The safety endpoints were the offset of pharmacodynamic effects of study drugs after permanent discontinuation, haemodynamic effects, clinical adverse events and the requirement for re-intubation. Haemodynamic variables were monitored continuously throughout the study and recorded at the times stated above. Adverse events were recorded from the start of the study drug until the end of the post-treatment period. Serious adverse events were defined as adverse events that resulted in any of the following outcomes: death, life-threatening event, prolongation of hospitalisation, or a disability or incapacity. Important medical events that did not result in death or were not life-threatening were considered serious adverse events when, on the basis of appropriate medical judgement, they jeopardised the patient and required medical or surgical intervention to prevent one of the outcomes listed above. In addition, serious adverse events possibly attributable to study medication were recorded throughout the 6-day follow-up period.

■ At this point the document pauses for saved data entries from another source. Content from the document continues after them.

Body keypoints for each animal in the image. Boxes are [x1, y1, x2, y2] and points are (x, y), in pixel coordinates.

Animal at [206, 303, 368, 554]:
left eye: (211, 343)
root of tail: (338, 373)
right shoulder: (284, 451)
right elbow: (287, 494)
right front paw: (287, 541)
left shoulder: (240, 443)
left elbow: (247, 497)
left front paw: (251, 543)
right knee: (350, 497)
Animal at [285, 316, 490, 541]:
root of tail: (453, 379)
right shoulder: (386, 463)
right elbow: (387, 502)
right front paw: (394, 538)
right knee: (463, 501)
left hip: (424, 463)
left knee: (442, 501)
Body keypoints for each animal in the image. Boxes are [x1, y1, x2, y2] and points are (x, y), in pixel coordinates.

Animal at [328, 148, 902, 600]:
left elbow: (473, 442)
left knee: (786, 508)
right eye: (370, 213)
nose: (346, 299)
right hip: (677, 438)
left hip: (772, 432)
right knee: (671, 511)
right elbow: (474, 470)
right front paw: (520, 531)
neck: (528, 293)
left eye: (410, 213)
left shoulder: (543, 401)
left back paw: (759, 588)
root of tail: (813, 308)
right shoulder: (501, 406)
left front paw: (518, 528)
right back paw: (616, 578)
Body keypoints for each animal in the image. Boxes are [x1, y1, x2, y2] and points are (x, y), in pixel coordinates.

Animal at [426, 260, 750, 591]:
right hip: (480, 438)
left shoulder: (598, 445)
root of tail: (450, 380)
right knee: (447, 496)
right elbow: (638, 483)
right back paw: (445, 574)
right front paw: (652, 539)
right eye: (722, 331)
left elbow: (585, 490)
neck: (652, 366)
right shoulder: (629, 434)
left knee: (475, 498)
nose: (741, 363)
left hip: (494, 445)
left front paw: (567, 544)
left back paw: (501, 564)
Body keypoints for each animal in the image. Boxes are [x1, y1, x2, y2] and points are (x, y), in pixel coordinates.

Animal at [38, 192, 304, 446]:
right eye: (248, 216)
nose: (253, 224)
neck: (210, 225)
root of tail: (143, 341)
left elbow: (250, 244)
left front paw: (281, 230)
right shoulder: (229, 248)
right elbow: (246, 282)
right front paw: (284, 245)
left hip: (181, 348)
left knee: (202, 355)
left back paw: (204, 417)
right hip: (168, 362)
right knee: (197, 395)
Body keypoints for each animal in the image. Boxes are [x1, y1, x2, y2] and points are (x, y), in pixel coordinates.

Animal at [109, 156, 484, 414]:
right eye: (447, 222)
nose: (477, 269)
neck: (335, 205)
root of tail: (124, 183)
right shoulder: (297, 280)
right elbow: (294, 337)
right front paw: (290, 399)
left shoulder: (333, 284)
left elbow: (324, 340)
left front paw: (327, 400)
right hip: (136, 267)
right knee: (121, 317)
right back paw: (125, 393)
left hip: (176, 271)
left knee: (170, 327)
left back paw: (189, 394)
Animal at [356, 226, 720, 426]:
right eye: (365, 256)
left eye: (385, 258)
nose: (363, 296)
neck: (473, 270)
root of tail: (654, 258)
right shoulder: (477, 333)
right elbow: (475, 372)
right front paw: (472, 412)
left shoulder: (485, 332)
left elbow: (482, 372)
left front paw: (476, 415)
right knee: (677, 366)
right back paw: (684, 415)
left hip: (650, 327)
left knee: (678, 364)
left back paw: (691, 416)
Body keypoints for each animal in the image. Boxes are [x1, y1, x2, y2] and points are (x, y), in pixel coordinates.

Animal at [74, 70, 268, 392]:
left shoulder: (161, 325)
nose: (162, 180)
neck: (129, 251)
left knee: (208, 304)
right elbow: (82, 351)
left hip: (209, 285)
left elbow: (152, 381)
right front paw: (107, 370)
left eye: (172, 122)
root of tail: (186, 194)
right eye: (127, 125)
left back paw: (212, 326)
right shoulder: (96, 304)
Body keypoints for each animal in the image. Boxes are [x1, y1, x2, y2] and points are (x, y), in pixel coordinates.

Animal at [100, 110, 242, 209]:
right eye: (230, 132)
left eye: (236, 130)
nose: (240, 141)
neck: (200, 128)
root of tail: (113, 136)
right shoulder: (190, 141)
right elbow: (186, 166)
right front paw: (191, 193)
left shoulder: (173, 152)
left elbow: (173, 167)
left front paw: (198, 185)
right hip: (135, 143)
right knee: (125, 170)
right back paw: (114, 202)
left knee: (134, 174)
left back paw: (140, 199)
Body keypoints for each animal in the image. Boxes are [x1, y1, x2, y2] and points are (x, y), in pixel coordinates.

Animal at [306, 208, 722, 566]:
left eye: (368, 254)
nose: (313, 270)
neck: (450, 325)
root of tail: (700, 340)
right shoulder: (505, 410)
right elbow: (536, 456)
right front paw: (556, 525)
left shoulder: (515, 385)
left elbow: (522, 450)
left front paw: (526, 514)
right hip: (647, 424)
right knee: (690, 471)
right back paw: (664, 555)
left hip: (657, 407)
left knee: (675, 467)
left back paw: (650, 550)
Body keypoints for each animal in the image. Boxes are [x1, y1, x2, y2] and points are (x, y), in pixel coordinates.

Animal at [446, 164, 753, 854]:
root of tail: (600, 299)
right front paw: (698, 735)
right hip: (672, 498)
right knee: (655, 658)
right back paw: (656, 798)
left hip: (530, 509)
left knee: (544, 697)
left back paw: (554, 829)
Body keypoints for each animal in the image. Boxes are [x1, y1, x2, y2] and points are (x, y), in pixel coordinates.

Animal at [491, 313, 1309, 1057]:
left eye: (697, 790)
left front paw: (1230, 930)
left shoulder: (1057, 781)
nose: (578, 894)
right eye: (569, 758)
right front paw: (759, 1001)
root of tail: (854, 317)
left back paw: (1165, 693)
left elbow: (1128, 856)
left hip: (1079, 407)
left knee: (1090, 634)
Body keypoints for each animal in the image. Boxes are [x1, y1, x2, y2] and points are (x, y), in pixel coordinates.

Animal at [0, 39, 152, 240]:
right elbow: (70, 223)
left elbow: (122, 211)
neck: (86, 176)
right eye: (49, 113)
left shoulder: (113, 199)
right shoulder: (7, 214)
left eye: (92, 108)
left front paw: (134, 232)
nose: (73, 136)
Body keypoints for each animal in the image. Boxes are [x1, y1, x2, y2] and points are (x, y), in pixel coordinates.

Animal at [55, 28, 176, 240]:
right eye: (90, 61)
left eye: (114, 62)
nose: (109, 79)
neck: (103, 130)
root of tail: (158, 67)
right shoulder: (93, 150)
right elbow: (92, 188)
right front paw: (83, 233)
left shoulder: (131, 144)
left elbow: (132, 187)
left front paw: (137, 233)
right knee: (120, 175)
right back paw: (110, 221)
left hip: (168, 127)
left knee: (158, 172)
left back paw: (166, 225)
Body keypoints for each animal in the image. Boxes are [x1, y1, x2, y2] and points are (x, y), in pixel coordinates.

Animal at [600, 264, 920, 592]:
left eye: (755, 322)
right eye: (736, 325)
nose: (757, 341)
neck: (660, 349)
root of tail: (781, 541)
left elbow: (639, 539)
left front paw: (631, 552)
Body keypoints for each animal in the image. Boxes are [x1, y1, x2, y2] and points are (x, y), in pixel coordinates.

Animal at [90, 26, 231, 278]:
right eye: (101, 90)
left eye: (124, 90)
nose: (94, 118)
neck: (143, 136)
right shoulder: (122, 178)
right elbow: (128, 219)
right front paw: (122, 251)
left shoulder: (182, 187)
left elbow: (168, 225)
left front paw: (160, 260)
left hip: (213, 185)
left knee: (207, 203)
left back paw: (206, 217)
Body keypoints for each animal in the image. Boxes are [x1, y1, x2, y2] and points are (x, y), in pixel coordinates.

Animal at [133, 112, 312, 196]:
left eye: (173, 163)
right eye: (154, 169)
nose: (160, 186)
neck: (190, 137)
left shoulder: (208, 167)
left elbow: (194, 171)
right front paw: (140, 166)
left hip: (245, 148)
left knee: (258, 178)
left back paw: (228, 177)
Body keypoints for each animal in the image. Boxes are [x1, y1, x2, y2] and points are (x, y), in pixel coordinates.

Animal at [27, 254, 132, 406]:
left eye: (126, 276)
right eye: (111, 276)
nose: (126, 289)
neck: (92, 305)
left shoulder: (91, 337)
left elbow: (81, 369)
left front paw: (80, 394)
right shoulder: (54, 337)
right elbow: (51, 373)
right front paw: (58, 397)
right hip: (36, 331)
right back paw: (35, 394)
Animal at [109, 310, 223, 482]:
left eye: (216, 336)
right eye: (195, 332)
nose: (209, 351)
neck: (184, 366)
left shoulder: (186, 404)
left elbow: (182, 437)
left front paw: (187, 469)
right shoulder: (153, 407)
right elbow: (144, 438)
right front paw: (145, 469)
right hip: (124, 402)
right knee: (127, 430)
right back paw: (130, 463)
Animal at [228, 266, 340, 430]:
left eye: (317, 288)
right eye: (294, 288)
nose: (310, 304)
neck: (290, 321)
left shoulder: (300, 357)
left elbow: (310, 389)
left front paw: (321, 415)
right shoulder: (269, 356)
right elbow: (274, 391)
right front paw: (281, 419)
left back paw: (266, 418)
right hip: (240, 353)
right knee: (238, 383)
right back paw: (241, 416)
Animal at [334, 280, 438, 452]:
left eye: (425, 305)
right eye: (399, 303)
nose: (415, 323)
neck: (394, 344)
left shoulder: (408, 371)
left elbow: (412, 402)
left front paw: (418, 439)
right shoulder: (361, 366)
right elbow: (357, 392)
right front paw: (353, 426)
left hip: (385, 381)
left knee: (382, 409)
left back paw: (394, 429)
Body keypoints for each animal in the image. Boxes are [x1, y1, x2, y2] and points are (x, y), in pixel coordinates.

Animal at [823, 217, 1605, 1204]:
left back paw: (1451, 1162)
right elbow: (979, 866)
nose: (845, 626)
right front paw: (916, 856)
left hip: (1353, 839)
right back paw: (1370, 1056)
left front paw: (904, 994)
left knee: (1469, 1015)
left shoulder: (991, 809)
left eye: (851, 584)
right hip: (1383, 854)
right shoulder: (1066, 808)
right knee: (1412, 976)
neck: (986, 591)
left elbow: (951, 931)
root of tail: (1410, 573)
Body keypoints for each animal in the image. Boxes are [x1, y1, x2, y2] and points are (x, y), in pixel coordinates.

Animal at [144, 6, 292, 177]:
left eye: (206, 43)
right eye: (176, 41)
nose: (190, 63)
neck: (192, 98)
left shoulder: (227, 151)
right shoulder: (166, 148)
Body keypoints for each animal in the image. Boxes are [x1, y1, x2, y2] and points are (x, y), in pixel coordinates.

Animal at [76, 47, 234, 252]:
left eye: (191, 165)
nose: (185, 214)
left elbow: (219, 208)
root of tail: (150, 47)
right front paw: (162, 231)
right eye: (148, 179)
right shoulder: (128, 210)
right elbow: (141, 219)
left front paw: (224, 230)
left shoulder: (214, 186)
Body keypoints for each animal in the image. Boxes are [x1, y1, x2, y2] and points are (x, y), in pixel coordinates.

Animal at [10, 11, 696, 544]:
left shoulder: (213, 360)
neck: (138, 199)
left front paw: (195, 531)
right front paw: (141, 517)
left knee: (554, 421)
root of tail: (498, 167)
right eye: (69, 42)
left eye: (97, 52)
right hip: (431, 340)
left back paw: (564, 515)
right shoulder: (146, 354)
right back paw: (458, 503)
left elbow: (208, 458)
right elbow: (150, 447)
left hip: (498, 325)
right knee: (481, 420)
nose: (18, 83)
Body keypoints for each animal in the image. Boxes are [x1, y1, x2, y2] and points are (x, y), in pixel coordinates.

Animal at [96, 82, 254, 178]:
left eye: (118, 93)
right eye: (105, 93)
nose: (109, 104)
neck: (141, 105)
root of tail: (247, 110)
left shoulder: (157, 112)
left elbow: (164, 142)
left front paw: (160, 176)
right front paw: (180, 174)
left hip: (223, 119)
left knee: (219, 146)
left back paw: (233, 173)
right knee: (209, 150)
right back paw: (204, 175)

The time to event endpoints were analysed with the generalised Wilcoxon test with a two-sided α level of 5% judged to indicate a statistically significant difference between the treatment groups. The data for patients who did not experience the event were censored in accordance with predetermined rules. The results of these analyses were summarised by using 75th centiles, difference between 75th centiles and its 95% confidence interval because too few patients achieved each event to allow estimates based on median times to be determined with any precision. The confidence intervals were calculated with methods described by Collett [19
The percentage time of optimal analgesia/sedation was calculated and summarised by the median in each treatment group and the median of all possible differences between the groups and the 95% confidence interval around that difference to give the best estimate of median difference. Treatments were compared by using the Wilcoxon rank sum test.
With the exception of the incidence of re-intubation, no formal statistical analyses were performed on the demographic, baseline or safety data. These data were summarised either by means and standard deviations (SD) or by frequency tables as appropriate to the data.